White middle-aged Americans are not as healthy as their English counterparts, and in both countries lower income and education levels are associated with poorer health, according to a new comparison of key American and English health surveys. The healthiest Americans in the study--those in the highest income and education levels--had rates of diabetes and heart disease similar to the least healthy in England--those in the lowest income and education levels there. The research was supported by the National Institute on Aging (NIA), part of the National Institutes of Health in the U.S. Department of Health and Human Services, and British government agencies.
James Smith, Ph.D., of the RAND Corporation, Zoe Oldfield, M.Sc., of the University of London, and Sir Michael Marmot, M.D., and James Banks, Ph.D., both of University College, London, reported the comparison in the May 3, 2006, issue of the Journal of the American Medical Association.
"This comparison raises some important questions about the relationship among health, education and income in both countries," says Richard J. Hodes, M.D., director of NIA. "As many nations try to address the challenges of population aging, it will be critical to know why these differences in health status appear."
Smith and colleagues chose comparable representative samples of people ages 55 to 64 from two large, national health surveys--4,386 from the U.S. Health and Retirement Study and 3,681 from the English Longitudinal Study of Aging.
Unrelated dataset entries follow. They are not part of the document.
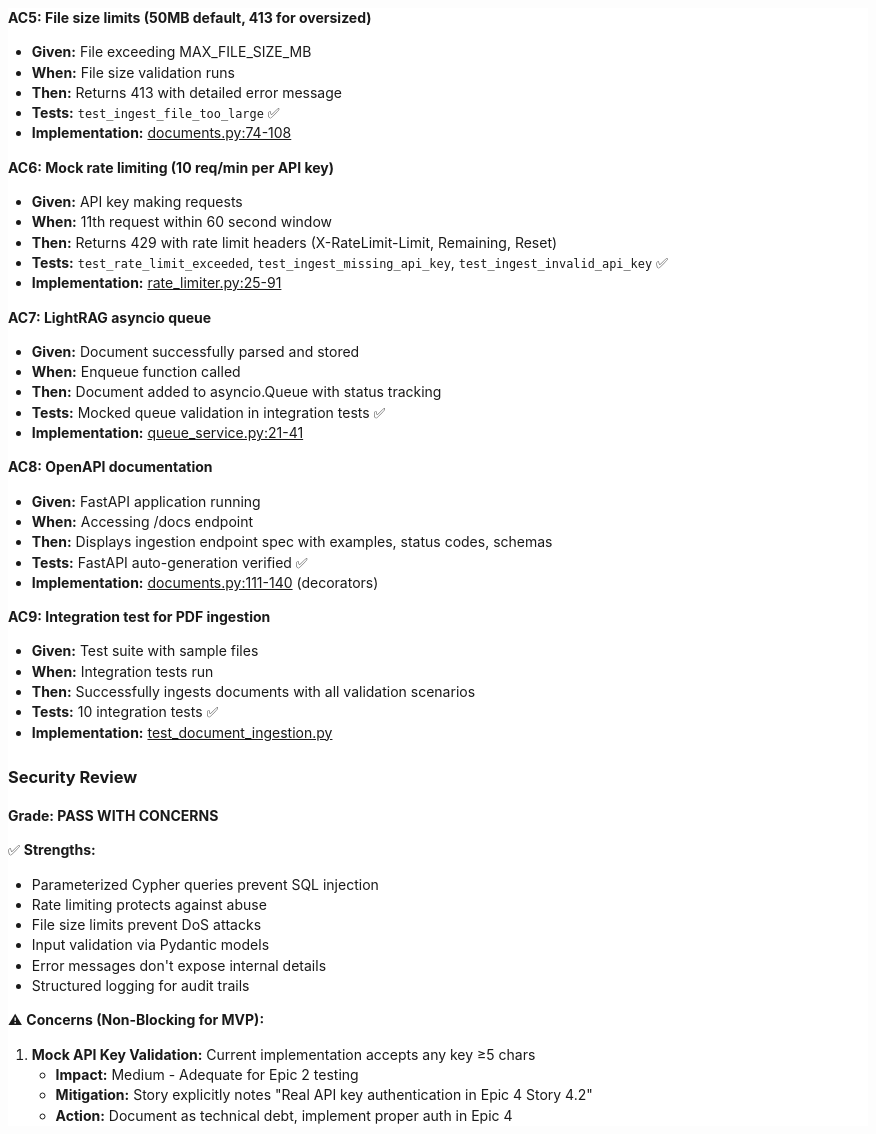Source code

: **AC5: File size limits (50MB default, 413 for oversized)**
- **Given:** File exceeding MAX_FILE_SIZE_MB
- **When:** File size validation runs
- **Then:** Returns 413 with detailed error message
- **Tests:** `test_ingest_file_too_large` ✅
- **Implementation:** [documents.py:74-108](services/api/app/routers/documents.py#L74-L108)

**AC6: Mock rate limiting (10 req/min per API key)**
- **Given:** API key making requests
- **When:** 11th request within 60 second window
- **Then:** Returns 429 with rate limit headers (X-RateLimit-Limit, Remaining, Reset)
- **Tests:** `test_rate_limit_exceeded`, `test_ingest_missing_api_key`, `test_ingest_invalid_api_key` ✅
- **Implementation:** [rate_limiter.py:25-91](services/api/app/middleware/rate_limiter.py#L25-L91)

**AC7: LightRAG asyncio queue**
- **Given:** Document successfully parsed and stored
- **When:** Enqueue function called
- **Then:** Document added to asyncio.Queue with status tracking
- **Tests:** Mocked queue validation in integration tests ✅
- **Implementation:** [queue_service.py:21-41](services/api/app/services/queue_service.py#L21-L41)

**AC8: OpenAPI documentation**
- **Given:** FastAPI application running
- **When:** Accessing /docs endpoint
- **Then:** Displays ingestion endpoint spec with examples, status codes, schemas
- **Tests:** FastAPI auto-generation verified ✅
- **Implementation:** [documents.py:111-140](services/api/app/routers/documents.py#L111-L140) (decorators)

**AC9: Integration test for PDF ingestion**
- **Given:** Test suite with sample files
- **When:** Integration tests run
- **Then:** Successfully ingests documents with all validation scenarios
- **Tests:** 10 integration tests ✅
- **Implementation:** [test_document_ingestion.py](services/api/tests/integration/test_document_ingestion.py)

### Security Review

**Grade: PASS WITH CONCERNS**

✅ **Strengths:**
- Parameterized Cypher queries prevent SQL injection
- Rate limiting protects against abuse
- File size limits prevent DoS attacks
- Input validation via Pydantic models
- Error messages don't expose internal details
- Structured logging for audit trails

⚠️ **Concerns (Non-Blocking for MVP):**
1. **Mock API Key Validation:** Current implementation accepts any key ≥5 chars
   - **Impact:** Medium - Adequate for Epic 2 testing
   - **Mitigation:** Story explicitly notes "Real API key authentication in Epic 4 Story 4.2"
   - **Action:** Document as technical debt, implement proper auth in Epic 4
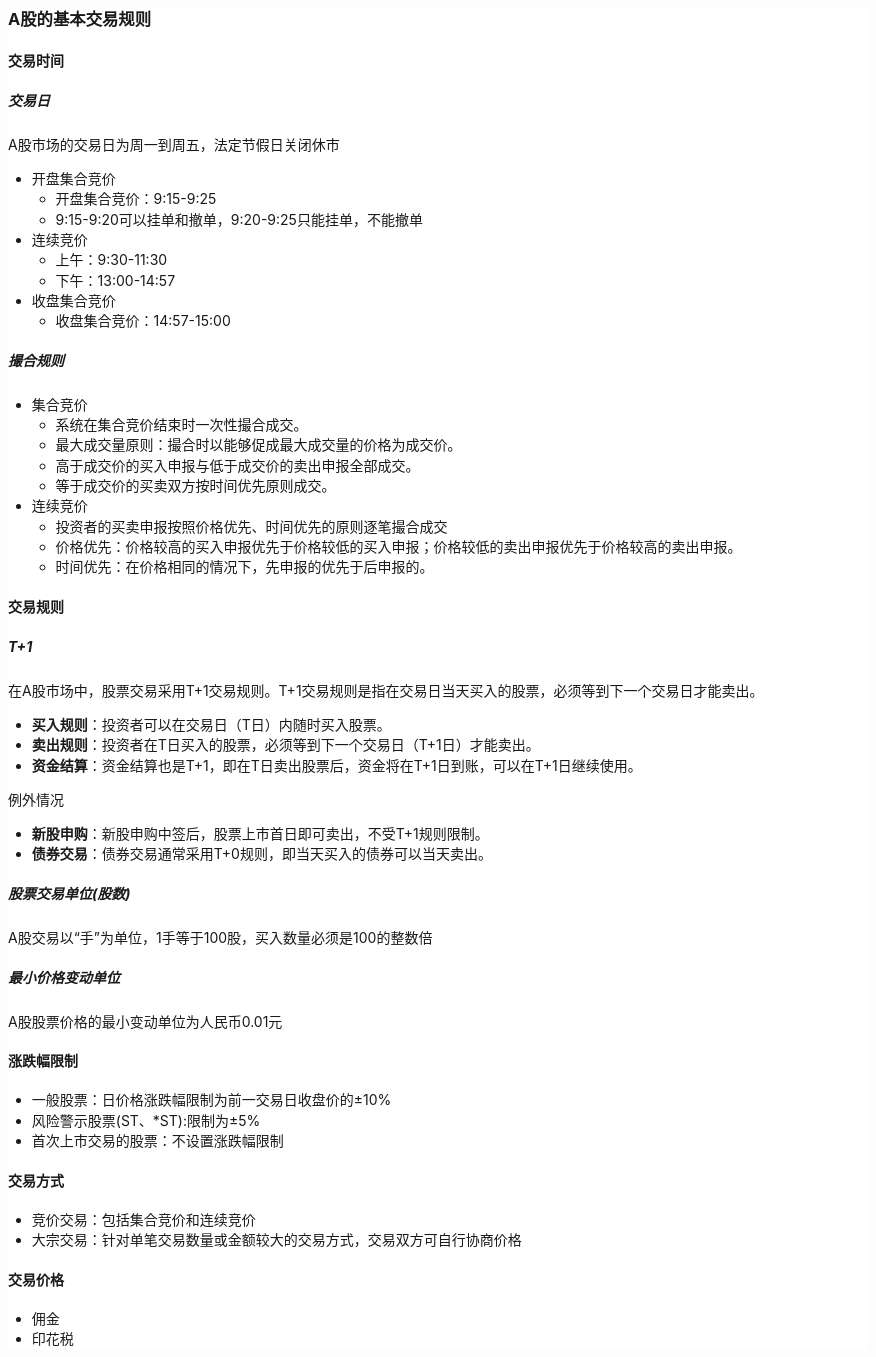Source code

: ### A股的基本交易规则
#### 交易时间
##### 交易日
A股市场的交易日为周一到周五，法定节假日关闭休市
- 开盘集合竞价
  - 开盘集合竞价：9:15-9:25
  - 9:15-9:20可以挂单和撤单，9:20-9:25只能挂单，不能撤单
- 连续竞价
  - 上午：9:30-11:30
  - 下午：13:00-14:57
- 收盘集合竞价
  - 收盘集合竞价：14:57-15:00
##### 撮合规则
- 集合竞价
  - 系统在集合竞价结束时一次性撮合成交。
  - 最大成交量原则：撮合时以能够促成最大成交量的价格为成交价。
  - 高于成交价的买入申报与低于成交价的卖出申报全部成交。
  - 等于成交价的买卖双方按时间优先原则成交。
- 连续竞价
  - 投资者的买卖申报按照价格优先、时间优先的原则逐笔撮合成交
  - 价格优先：价格较高的买入申报优先于价格较低的买入申报；价格较低的卖出申报优先于价格较高的卖出申报。
  - 时间优先：在价格相同的情况下，先申报的优先于后申报的。
#### 交易规则
##### T+1
在A股市场中，股票交易采用T+1交易规则。T+1交易规则是指在交易日当天买入的股票，必须等到下一个交易日才能卖出。

- **买入规则**：投资者可以在交易日（T日）内随时买入股票。
- **卖出规则**：投资者在T日买入的股票，必须等到下一个交易日（T+1日）才能卖出。
- **资金结算**：资金结算也是T+1，即在T日卖出股票后，资金将在T+1日到账，可以在T+1日继续使用。

例外情况

- **新股申购**：新股申购中签后，股票上市首日即可卖出，不受T+1规则限制。
- **债券交易**：债券交易通常采用T+0规则，即当天买入的债券可以当天卖出。
##### 股票交易单位(股数)
A股交易以“手”为单位，1手等于100股，买入数量必须是100的整数倍
##### 最小价格变动单位
A股股票价格的最小变动单位为人民币0.01元
#### 涨跌幅限制
- 一般股票：日价格涨跌幅限制为前一交易日收盘价的±10%
- 风险警示股票(ST、*ST):限制为±5%
- 首次上市交易的股票：不设置涨跌幅限制
#### 交易方式
- 竞价交易：包括集合竞价和连续竞价
- 大宗交易：针对单笔交易数量或金额较大的交易方式，交易双方可自行协商价格
#### 交易价格
- 佣金
- 印花税

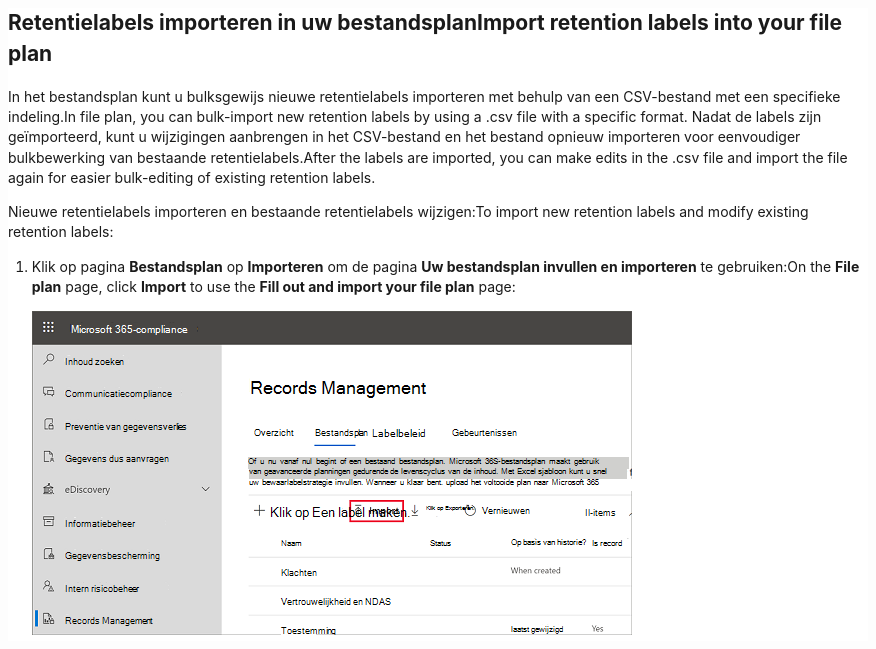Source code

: ## <a name="import-retention-labels-into-your-file-plan"></a><span data-ttu-id="50ecd-171">Retentielabels importeren in uw bestandsplan</span><span class="sxs-lookup"><span data-stu-id="50ecd-171">Import retention labels into your file plan</span></span>

<span data-ttu-id="50ecd-172">In het bestandsplan kunt u bulksgewijs nieuwe retentielabels importeren met behulp van een CSV-bestand met een specifieke indeling.</span><span class="sxs-lookup"><span data-stu-id="50ecd-172">In file plan, you can bulk-import new retention labels by using a .csv file with a specific format.</span></span> <span data-ttu-id="50ecd-173">Nadat de labels zijn geïmporteerd, kunt u wijzigingen aanbrengen in het CSV-bestand en het bestand opnieuw importeren voor eenvoudiger bulkbewerking van bestaande retentielabels.</span><span class="sxs-lookup"><span data-stu-id="50ecd-173">After the labels are imported, you can make edits in the .csv file and import the file again for easier bulk-editing of existing retention labels.</span></span>

<span data-ttu-id="50ecd-174">Nieuwe retentielabels importeren en bestaande retentielabels wijzigen:</span><span class="sxs-lookup"><span data-stu-id="50ecd-174">To import new retention labels and modify existing retention labels:</span></span> 

1. <span data-ttu-id="50ecd-175">Klik op pagina **Bestandsplan** op **Importeren** om de pagina **Uw bestandsplan invullen en importeren** te gebruiken:</span><span class="sxs-lookup"><span data-stu-id="50ecd-175">On the **File plan** page, click **Import** to use the **Fill out and import your file plan** page:</span></span>

   ![Optie voor het importeren van bestandsplan](../media/compliance-file-plan-import-labels.png)

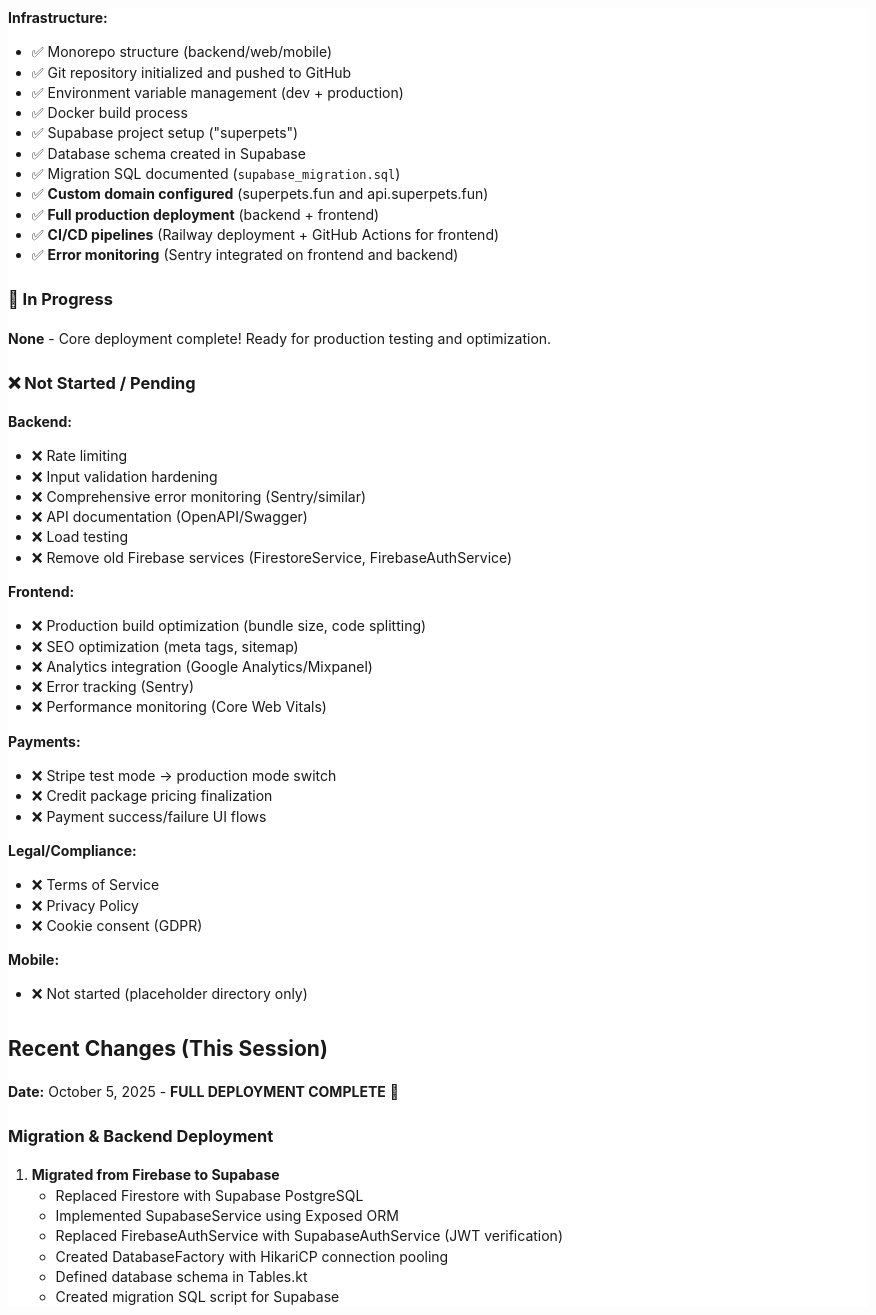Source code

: **Infrastructure:**
- ✅ Monorepo structure (backend/web/mobile)
- ✅ Git repository initialized and pushed to GitHub
- ✅ Environment variable management (dev + production)
- ✅ Docker build process
- ✅ Supabase project setup ("superpets")
- ✅ Database schema created in Supabase
- ✅ Migration SQL documented (`supabase_migration.sql`)
- ✅ **Custom domain configured** (superpets.fun and api.superpets.fun)
- ✅ **Full production deployment** (backend + frontend)
- ✅ **CI/CD pipelines** (Railway deployment + GitHub Actions for frontend)
- ✅ **Error monitoring** (Sentry integrated on frontend and backend)

### 🚧 In Progress

**None** - Core deployment complete! Ready for production testing and optimization.

### ❌ Not Started / Pending

**Backend:**
- ❌ Rate limiting
- ❌ Input validation hardening
- ❌ Comprehensive error monitoring (Sentry/similar)
- ❌ API documentation (OpenAPI/Swagger)
- ❌ Load testing
- ❌ Remove old Firebase services (FirestoreService, FirebaseAuthService)

**Frontend:**
- ❌ Production build optimization (bundle size, code splitting)
- ❌ SEO optimization (meta tags, sitemap)
- ❌ Analytics integration (Google Analytics/Mixpanel)
- ❌ Error tracking (Sentry)
- ❌ Performance monitoring (Core Web Vitals)

**Payments:**
- ❌ Stripe test mode → production mode switch
- ❌ Credit package pricing finalization
- ❌ Payment success/failure UI flows

**Legal/Compliance:**
- ❌ Terms of Service
- ❌ Privacy Policy
- ❌ Cookie consent (GDPR)

**Mobile:**
- ❌ Not started (placeholder directory only)

## Recent Changes (This Session)

**Date:** October 5, 2025 - **FULL DEPLOYMENT COMPLETE** 🎉

### Migration & Backend Deployment
1. **Migrated from Firebase to Supabase**
   - Replaced Firestore with Supabase PostgreSQL
   - Implemented SupabaseService using Exposed ORM
   - Replaced FirebaseAuthService with SupabaseAuthService (JWT verification)
   - Created DatabaseFactory with HikariCP connection pooling
   - Defined database schema in Tables.kt
   - Created migration SQL script for Supabase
Each sample was divided into three socioeconomic groups based on education and income. Both samples were limited to non-Hispanic white populations, allowing the researchers to control for special issues in different racial/ethnic communities in both countries.
"This study challenges the theory that the greater heterogeneity of the U.S. population is the major reason the United States is behind other industrialized nations in some important health measures," says Richard M. Suzman, director of NIA's Behavioral and Social Research Program. "By focusing on the comparable white populations, this study still finds the U.S. lagging."
Comparing self-reports of chronic diseases such as diabetes and heart disease between the two countries, the researchers found that Americans reported significantly higher levels of disease than the English. For example, the prevalence of diabetes in the age group was twice as high in Americans as in the English. Also, the lowest income and education group in each country reported the most cases of diabetes, hypertension, heart disease, heart attacks, strokes and chronic lung disease, while the highest income and education groups reported the least. The only disease for which this inverse relationship was not true was cancer. Smith and colleagues also found that differences between the two countries in smoking, obesity and alcohol use explained little of the difference.
Because self-reporting of diseases may have differed between the two countries, the researchers expanded their study groups to include samples of similar age groups from the National Health and Nutrition Examination Survey in the United States and the Health Survey for England. Both of these surveys include clinical measurements of risk for heart disease and stroke, including C-reactive protein, fibrinogen and HDL (high-density lipoprotein) cholesterol tests and clinical examination. These measurements confirmed the differences in diabetes and hypertension prevalence between the two countries. The differences in health status by income and education levels also persisted.
Smith, Marmot and colleagues point out that the differences exist despite greater American health care expenditures, similar patterns in life expectancy between the two countries, and the fact that smoking behavior in the two countries is similar. The authors suggest some possible areas for further consideration and study. For example, other research suggests that different experiences with disease in childhood could account for some observed differences in adult disease. Also, the researchers noted, social programs in Great Britain might help protect those who are sick from loss of income and poverty, and the lack of such programs in the United States may explain the greater association between health and wealth for Americans found in studies by Smith and others. Further, extending the study to other countries with different health systems, such as Canada and the rest of Europe, and looking at minorities would allow experts to compare the effects of publicly funded health care in each country.
The National Institute on Aging leads the federal effort supporting and conducting research on aging and the medical, social, and behavioral issues of older people. For more information on research and aging, go to http://www.nia.nih.gov.
The National Institutes of Health (NIH) -- the nation's medical research agency -- includes 27 institutes and centers and is a component of the U. S. Department of Health and Human Services. It is the primary federal agency for conducting and supporting basic, clinical and translational medical research, and it investigates the causes, treatments, and cures for both common and rare diseases. For more information about NIH and its programs, visit http://www.nih.gov.
Reference: James Banks, Michael Marmot, Zoe Oldfield, and James P. Smith "Disease and Disadvantage in the United States and in England," Journal of the American Medical Association (JAMA) May 3, 2006. Vol. 295, No. 16.